Deep Spectral CNN for Laser Induced Breakdown Spectroscopy
- URL: http://arxiv.org/abs/2012.01653v1
- Date: Thu, 3 Dec 2020 02:23:48 GMT
- Title: Deep Spectral CNN for Laser Induced Breakdown Spectroscopy
- Authors: Juan Castorena, Diane Oyen, Ann Ollila, Carey Legget and Nina Lanza
- Abstract summary: This work proposes a spectral convolutional neural network (CNN) operating on laser induced breakdown spectroscopy (LIBS) signals to learn to disentangle spectral signals from the sources of sensor uncertainty.

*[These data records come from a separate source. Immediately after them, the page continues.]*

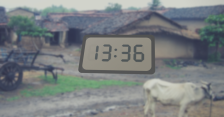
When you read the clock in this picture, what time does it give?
13:36
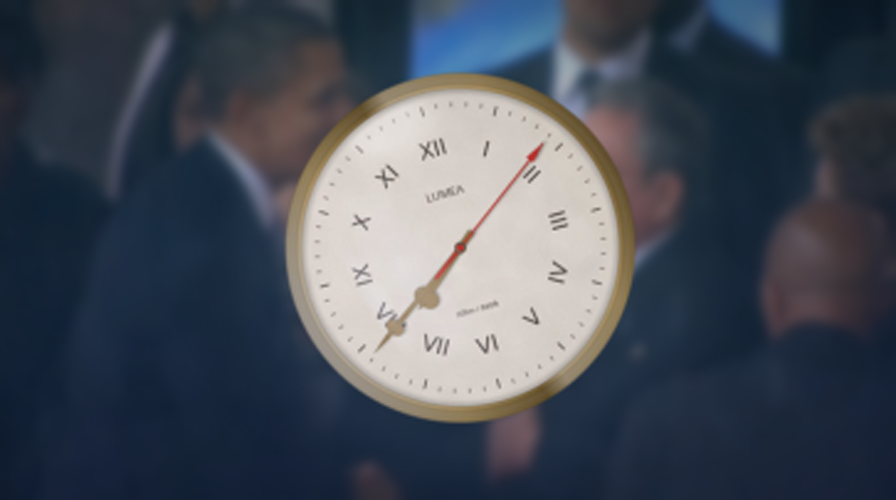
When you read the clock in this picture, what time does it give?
7:39:09
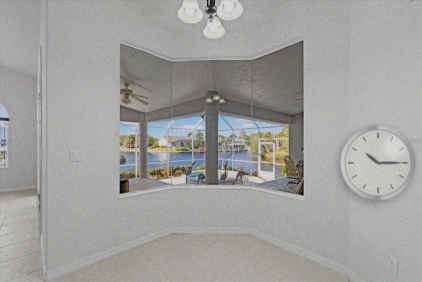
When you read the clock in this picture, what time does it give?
10:15
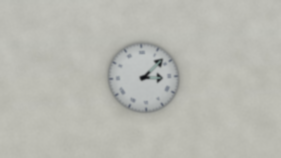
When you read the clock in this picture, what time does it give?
3:08
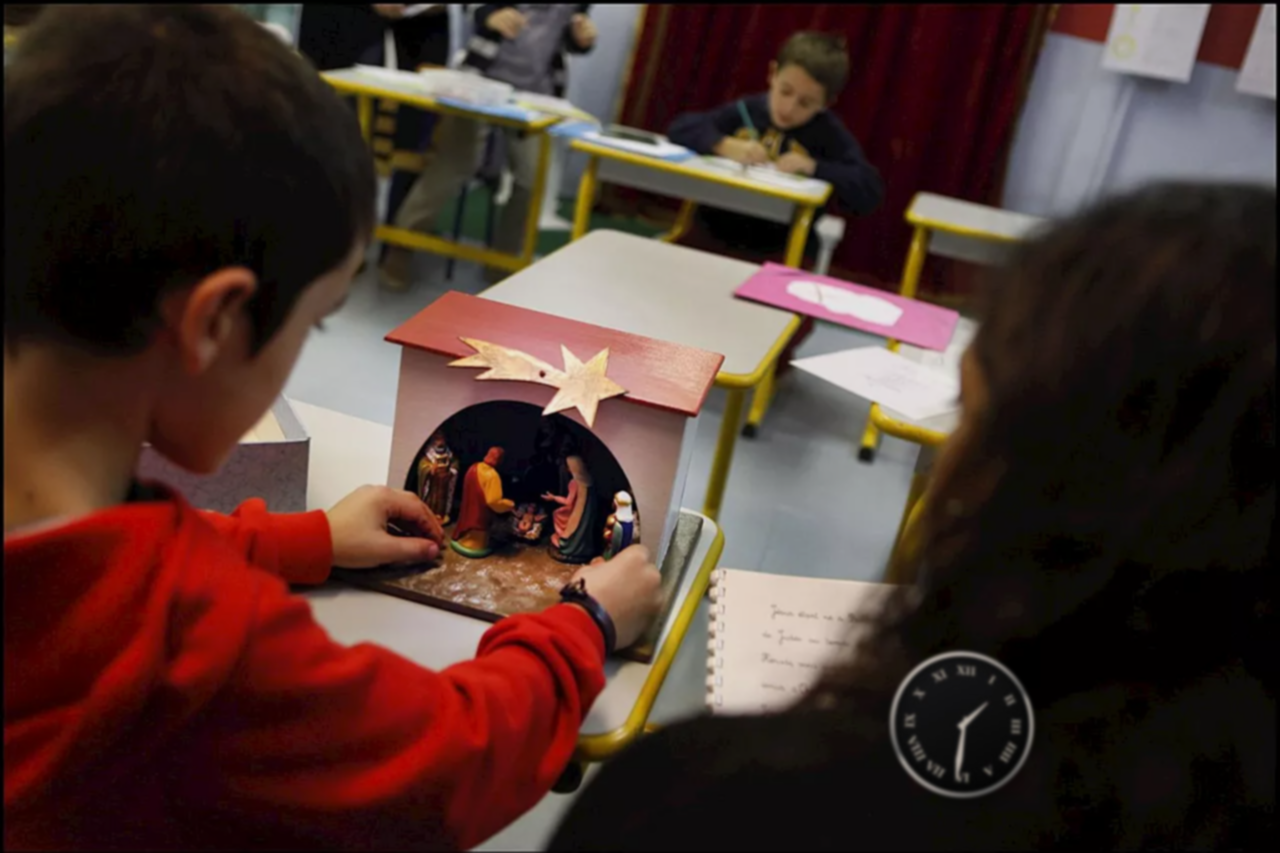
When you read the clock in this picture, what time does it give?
1:31
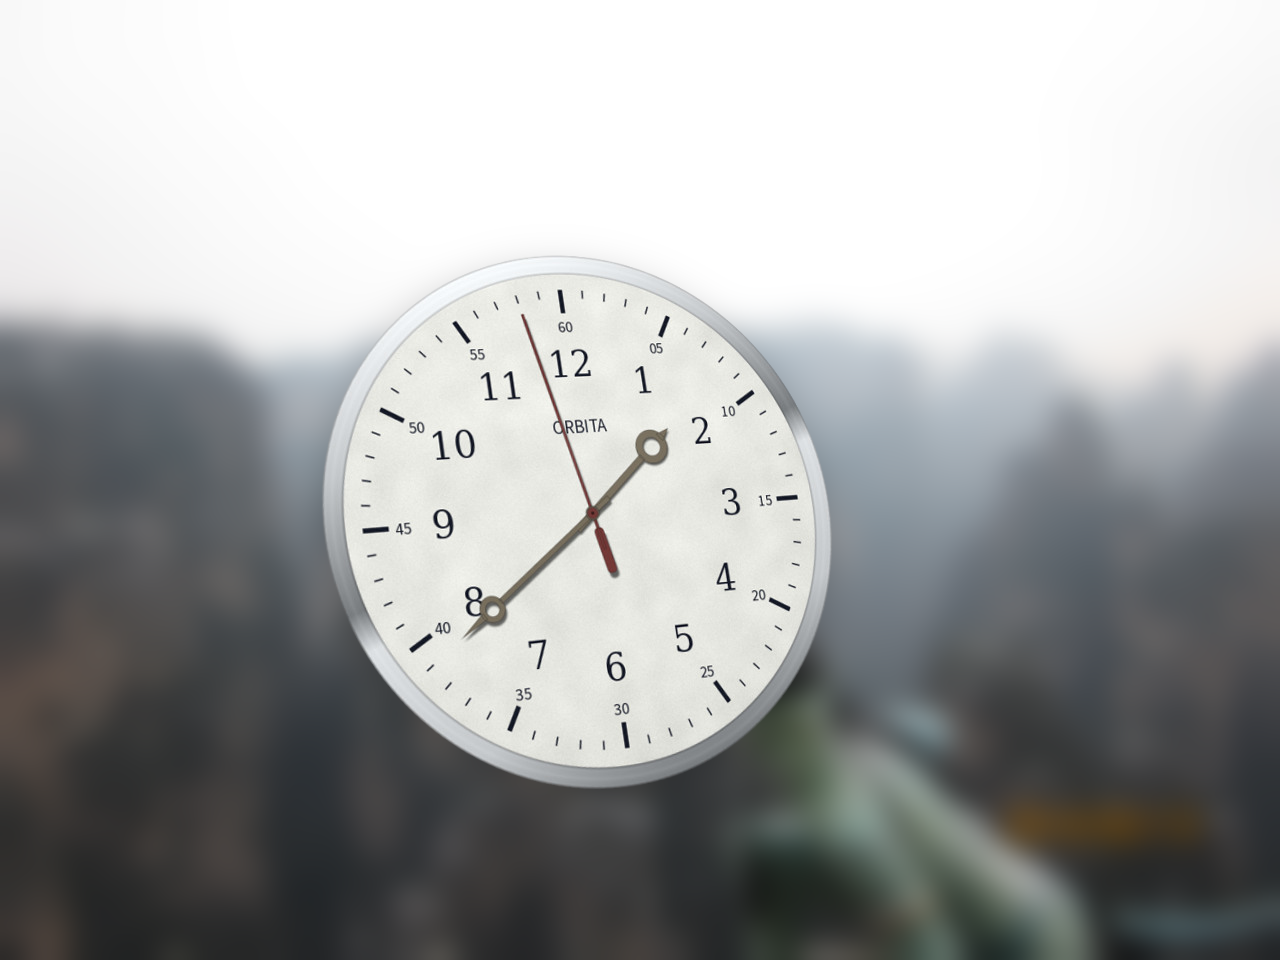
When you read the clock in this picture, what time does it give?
1:38:58
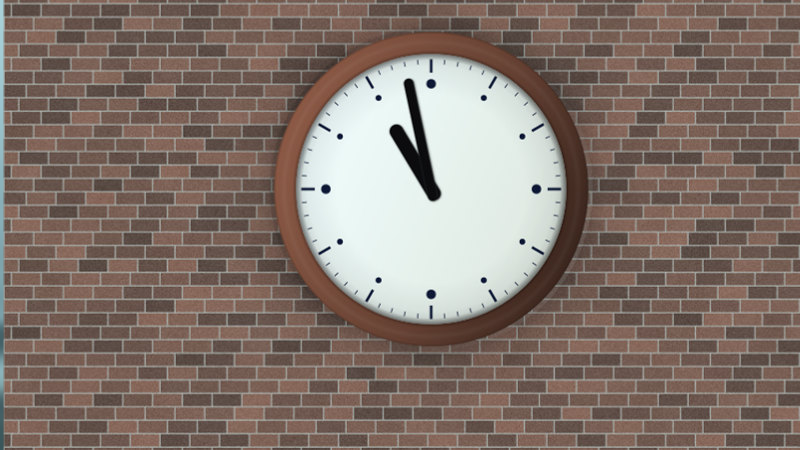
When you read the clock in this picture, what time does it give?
10:58
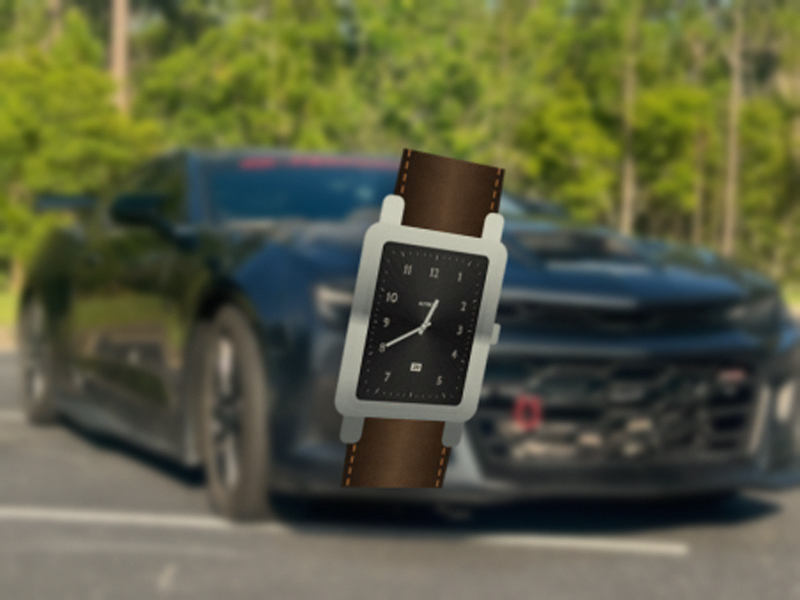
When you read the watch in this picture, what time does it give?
12:40
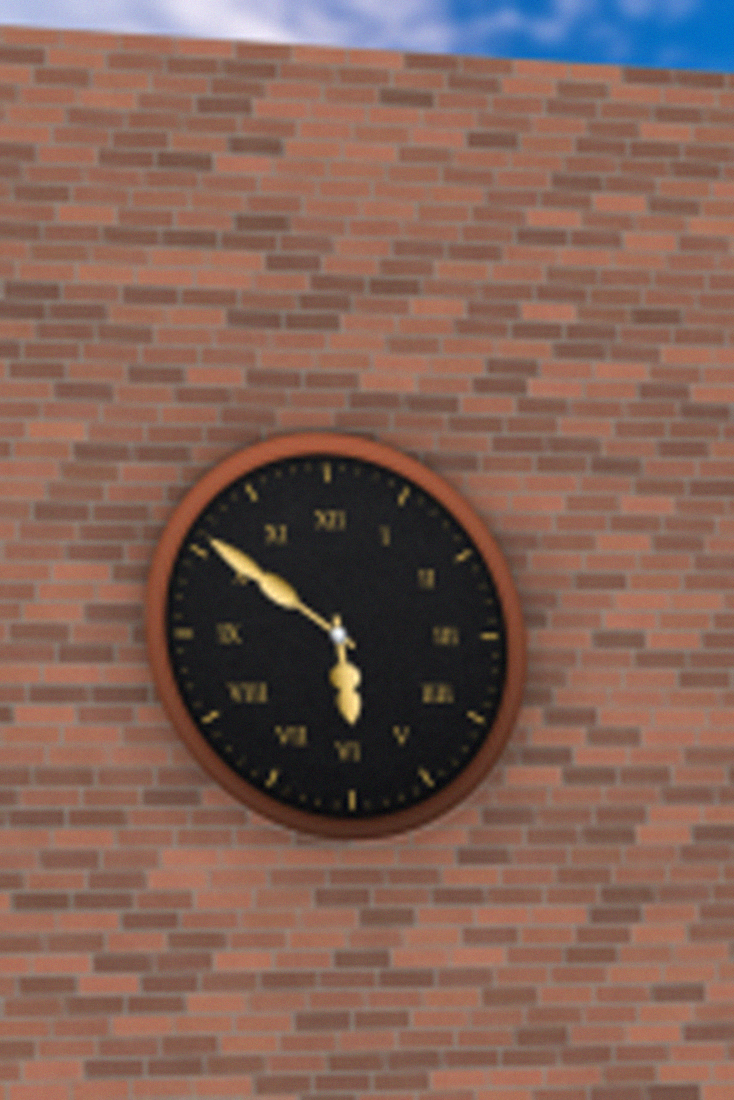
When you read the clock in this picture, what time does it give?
5:51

Our experiments demonstrate that the proposed method outperforms the existing approaches used by the Mars Science Lab for pre-processing and calibration for remote sensing observations from the Mars rover, 'Curiosity'
- Score: 11.978306421559587
- License: http://creativecommons.org/licenses/by-nc-nd/4.0/
- Abstract: This work proposes a spectral convolutional neural network (CNN) operating on
laser induced breakdown spectroscopy (LIBS) signals to learn to (1) disentangle
spectral signals from the sources of sensor uncertainty (i.e., pre-process) and
(2) get qualitative and quantitative measures of chemical content of a sample
given a spectral signal (i.e., calibrate). Once the spectral CNN is trained, it
can accomplish either task through a single feed-forward pass, with real-time
benefits and without any additional side information requirements including
dark current, system response, temperature and detector-to-target range. Our
experiments demonstrate that the proposed method outperforms the existing
approaches used by the Mars Science Lab for pre-processing and calibration for
remote sensing observations from the Mars rover, 'Curiosity'.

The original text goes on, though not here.